++++ TEXTE CITÉ

L’interview du président du CAL Henri Bartholomeeusen, parue dans Le Soir du 4 octobre (1), a frappé les imaginations. Au-delà de la formule relative au modèle familial du gouvernement de Vichy, reprise avec délectation par les médias et les commentateurs, elle a eu le mérite d’éveiller l’attention de ceux qui n’ont pas lu, et ne liront jamais, le texte Instrumentum laboris (2) qui sert de base de travail au synode des évêques ouvert à Rome le 5 octobre.
On les comprend: ce n’est pas une partie de plaisir et le langage tout en nuances et en litotes que ses rédacteurs affectionnent est savamment conçu pour noyer le poisson de la curiosité des non-initiés.
Bras séculier
Or, comme le souligne Henri Bartholomeeusen, les discriminations prônées par ce texte, notamment à l’encontre de tout qui ne se conforme pas au modèle de la «famille chrétienne traditionnelle» (et ça fait du monde), si elles étaient mises en œuvre, amèneraient de nombreuses plaintes sur le bureau du Centre pour l’égalité des chances, voire sur le bureau de quelques juges d’instruction. La publication d’un tel document fait craquer le vernis «progressiste» qui enveloppe le pape François depuis son accession au «trône de Saint-Pierre». Et l’on comprend que ses thuriféraires se sentent gênés aux entournures lorsqu’ils clament leur indignation devant les propos du CAL. Quand le chanoine Beauduin, l’ancien directeur général du SeGEC (enseignement catholique) (3), s’offusque et clame que «contrairement au régime de Vichy, l’Église catholique énonce une doctrine sur la famille sans plus prétendre –il ne manquerait plus que ça– mettre le bras séculier à son service», il oublie un peu vite que c’est ce même bras séculier qui se met au service de l’école catholique en le finançant. Et quand Éric De Beukelaer ajoute que «l’Église défend sa vision sans l’imposer», il compte bien sur le fait que les lecteurs du Soir n’ont pas lu l’Instrumentum. Car il est écrit (article 138): «Les écoles catholiques, à leurs différents niveaux, jouent un rôle important dans la transmission de la foi aux jeunes et sont d’une grande aide pour la tâche éducative des parents. Elles recommandent qu’elles soient renforcées et soutenues par toute la communauté ecclésiale. Cela résulte particulièrement important (sic) dans les situations où l’État est particulièrement envahissant dans les processus éducatifs, en cherchant à évincer la famille de sa responsabilité éducative. En ce sens, l’école catholique exprime la liberté d’éducation, en revendiquant la primauté de la famille comme vrai sujet du processus éducatif, auquel les autres figures qui entrent en jeu dans l’éducation doivent concourir. On demande une plus grande collaboration entre les familles, les écoles et les communautés chrétiennes.» Si ça n’est pas imposer une vision, et qui plus est aux plus faibles, les enfants…
Sur les questions éthiques, les positions défendues par les évêques n’ont rien de novateur. Que faut-il déduire de cet extrait de l’article 65? «Dans des contextes culturels déterminés, la polygamie est désignée comme un des facteurs de désagrégation du tissu familial. S’ajoute à cela la fermeture de la famille à la vie. De nombreux épiscopats soulignent avec une grande préoccupation la diffusion massive de la pratique de l’avortement. La culture dominante semble par bien des aspects favoriser une culture de la mort par rapport à la vie naissante. Nous nous trouvons devant une culture de l’indifférence face à la vie. Parfois les États ne contribuent pas assez à protéger les liens familiaux, adoptant des législations qui favorisent l’individualisme. Tout cela créé parmi les gens une mentalité superficielle sur des thèmes d’une importance décisive. Bon nombre d’interventions soulignent qu’une mentalité contraceptive caractérise de fait et négativement les relations familiales.»

++++++++
++++ ENTRÉES EXTRAITES

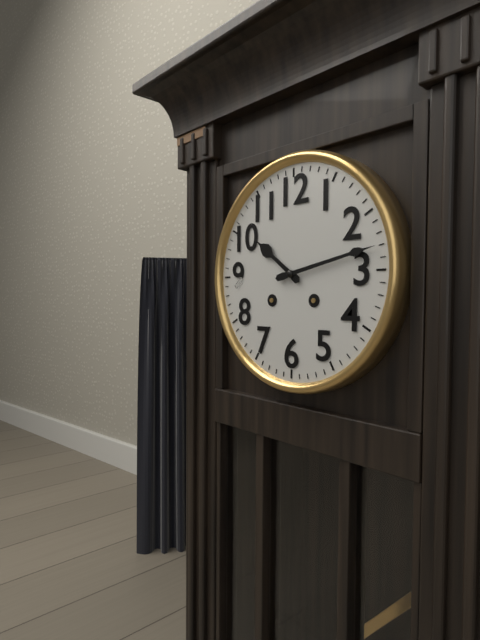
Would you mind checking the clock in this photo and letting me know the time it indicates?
10:13
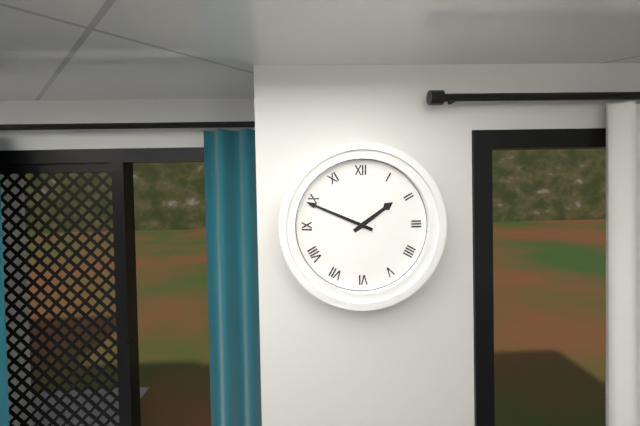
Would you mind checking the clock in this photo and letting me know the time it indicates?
1:49
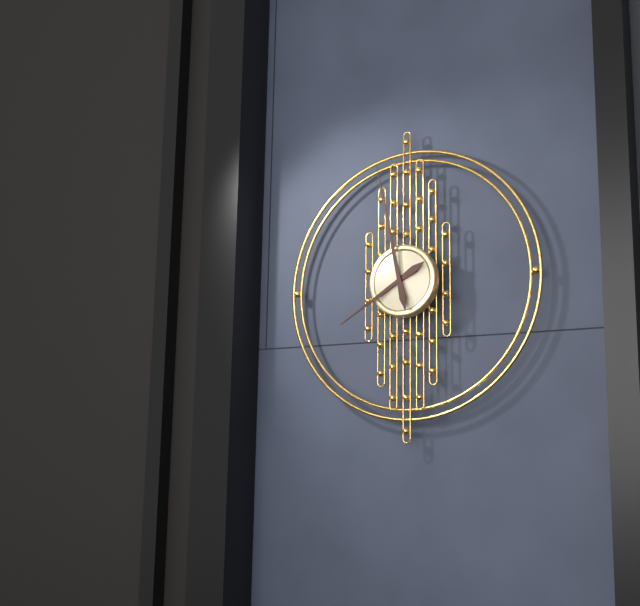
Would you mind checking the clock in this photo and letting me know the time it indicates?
7:58
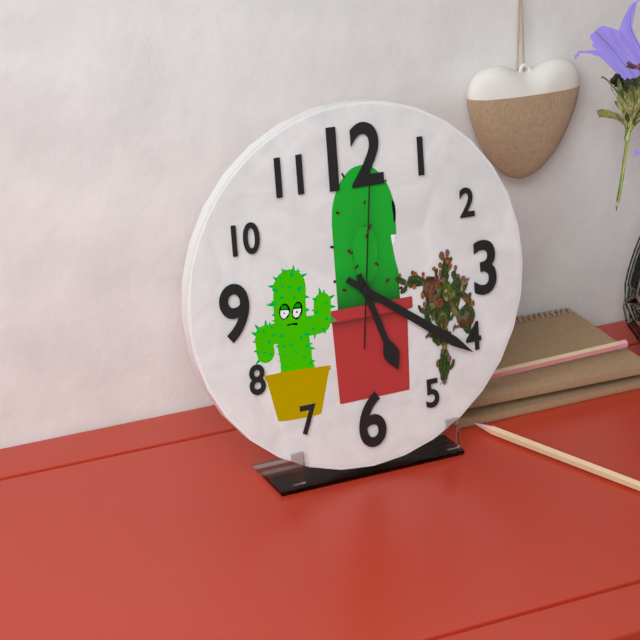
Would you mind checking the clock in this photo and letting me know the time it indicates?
5:21:01
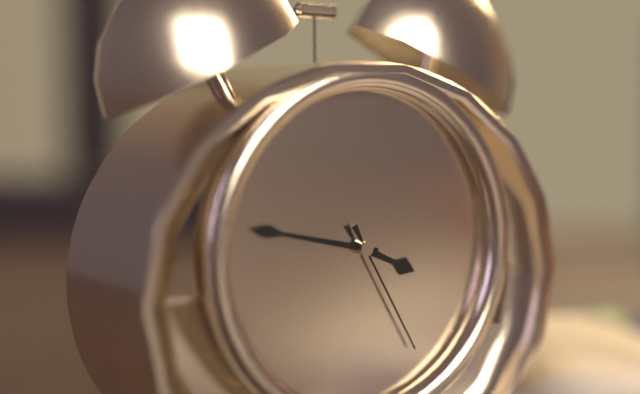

++++++++

▶ **CONSIGNES DE TRAVAIL**
• 1. Répondez à ces questions sur l'article consacré à l'Instrumentum laboris :
(a) Dans quel journal et à quelle date l'interview d'Henri Bartholomeeusen a-t-elle paru ?
(b) Quelle fonction le chanoine Beauduin occupait-il auparavant ?
(c) Quel article de l'Instrumentum laboris l'auteur cite-t-il au sujet des écoles catholiques ?
• 2. Relevez toutes les personnes contemporaines que l'article sur l'Instrumentum laboris désigne par leur nom.
• 3. Poursuivez l'article sur l'Instrumentum laboris à partir de sa dernière phrase.
Les enregistrements forment un matériau à part, indépendant du texte.

▶ **RÉSULTATS OBTENUS**
• 1.
(a) Dans Le Soir, le 4 octobre.
(b) Il était directeur général du SeGEC (enseignement catholique).
(c) L'article 138.

• 2.
Henri Bartholomeeusen
le pape François
le chanoine Beauduin
Éric De Beukelaer

• 3.
Indignation
Quelques remarques: rappelons que la polygamie existait bien avant l’Église catholique et qu’elle est toujours bien vivace au sein de certaines civilisations, que cela plaise ou non aux évêques. Sans doute confondent-ils encore «évangélisation» et «colonisation».
On retrouve la méthode sémantique du présupposé présenté comme vrai.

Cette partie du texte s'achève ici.